In de Hoorn van Afrika worden vaak de cheetawelpen gevangen als vergelding omdat de cheetamoeder het vee aanvalt. Soms worden de welpen verkocht als vergoeding voor de verloren schapen en geiten. Of de welpen worden voor langere tijd in gevangenschap gehouden door de gemeenschapsleden die hun vee willen beschermen tegen roof. Deze gevangen jonge dieren worden weer gestolen door professionele handelaren om de illegale huisdierenmarkt op het Arabische schiereiland te bevoorraaden. De schatting is dat drie van de vier jonge dieren binnen twee jaar sterven door een combinatie van ondervoeding, uitdroging en ziekte of gezondheidsproblemen door een slecht opgebouwd immuunsysteem omdat de welpen veel te vroeg worden weggehaald bij hun moeder en onvoldoende verzorging krijgen.

Stip in toekomst

Vorige maand verkondigden de CCF en MoERD dat er gedurende tien maanden geen geval van inbeslagname van jonge cheetawelpen is voorgekomen.
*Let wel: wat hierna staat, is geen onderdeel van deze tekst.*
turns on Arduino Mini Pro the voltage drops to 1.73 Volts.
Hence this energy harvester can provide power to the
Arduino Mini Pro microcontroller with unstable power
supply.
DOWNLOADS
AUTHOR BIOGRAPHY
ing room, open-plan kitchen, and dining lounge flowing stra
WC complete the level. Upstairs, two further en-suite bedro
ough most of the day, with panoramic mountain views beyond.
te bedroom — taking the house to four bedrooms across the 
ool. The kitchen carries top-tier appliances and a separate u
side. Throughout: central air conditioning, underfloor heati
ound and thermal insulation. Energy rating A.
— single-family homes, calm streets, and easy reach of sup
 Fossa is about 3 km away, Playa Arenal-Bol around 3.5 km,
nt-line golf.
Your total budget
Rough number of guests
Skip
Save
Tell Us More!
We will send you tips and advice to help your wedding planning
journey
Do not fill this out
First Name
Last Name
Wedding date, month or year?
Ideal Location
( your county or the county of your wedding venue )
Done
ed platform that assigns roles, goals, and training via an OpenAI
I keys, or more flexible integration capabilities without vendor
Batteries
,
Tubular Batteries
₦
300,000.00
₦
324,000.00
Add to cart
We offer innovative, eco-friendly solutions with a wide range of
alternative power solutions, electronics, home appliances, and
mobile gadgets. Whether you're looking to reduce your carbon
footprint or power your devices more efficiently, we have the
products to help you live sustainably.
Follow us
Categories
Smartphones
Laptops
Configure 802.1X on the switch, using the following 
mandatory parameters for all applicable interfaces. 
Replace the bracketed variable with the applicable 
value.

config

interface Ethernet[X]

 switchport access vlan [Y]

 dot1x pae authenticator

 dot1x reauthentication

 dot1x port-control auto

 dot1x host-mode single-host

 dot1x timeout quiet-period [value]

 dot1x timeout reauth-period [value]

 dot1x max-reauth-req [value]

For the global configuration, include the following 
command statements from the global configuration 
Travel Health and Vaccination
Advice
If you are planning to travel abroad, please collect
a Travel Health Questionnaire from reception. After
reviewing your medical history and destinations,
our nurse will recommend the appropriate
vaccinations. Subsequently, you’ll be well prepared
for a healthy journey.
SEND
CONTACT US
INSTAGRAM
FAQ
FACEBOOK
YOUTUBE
Op 6 september jongstleden eindigde deze stilte. Vier jongen cheetawelpen werden binnengebracht bij CCF in Hargeisa. De welpjes, naar schatting tussen de 2,5 en 3,5 week oud, waren door dorpsbewoners gevangengenomen nadat hun moeder werd beschuldigd van het jagen op de geiten van de gemeenschap. Gelukkig wisten de dorpsoudsten dat het meenemen van de welpen een illegale actie is. Zij namen contact op met de regionale MoERD-coördinator. De welpen werden vervolgens vrijwillig afgestaan. Dit is een grote vooruitgang in de strijd tegen illegale handel en stroperij, want de cheeta’s zijn nog steeds de meest bedreigde grote katachtige van Afrika. Het snelste landdier ter wereld gaat een onzekere toekomst tegemoet en hopelijk steekt het LICIT-project hier gauw een grote stok voor.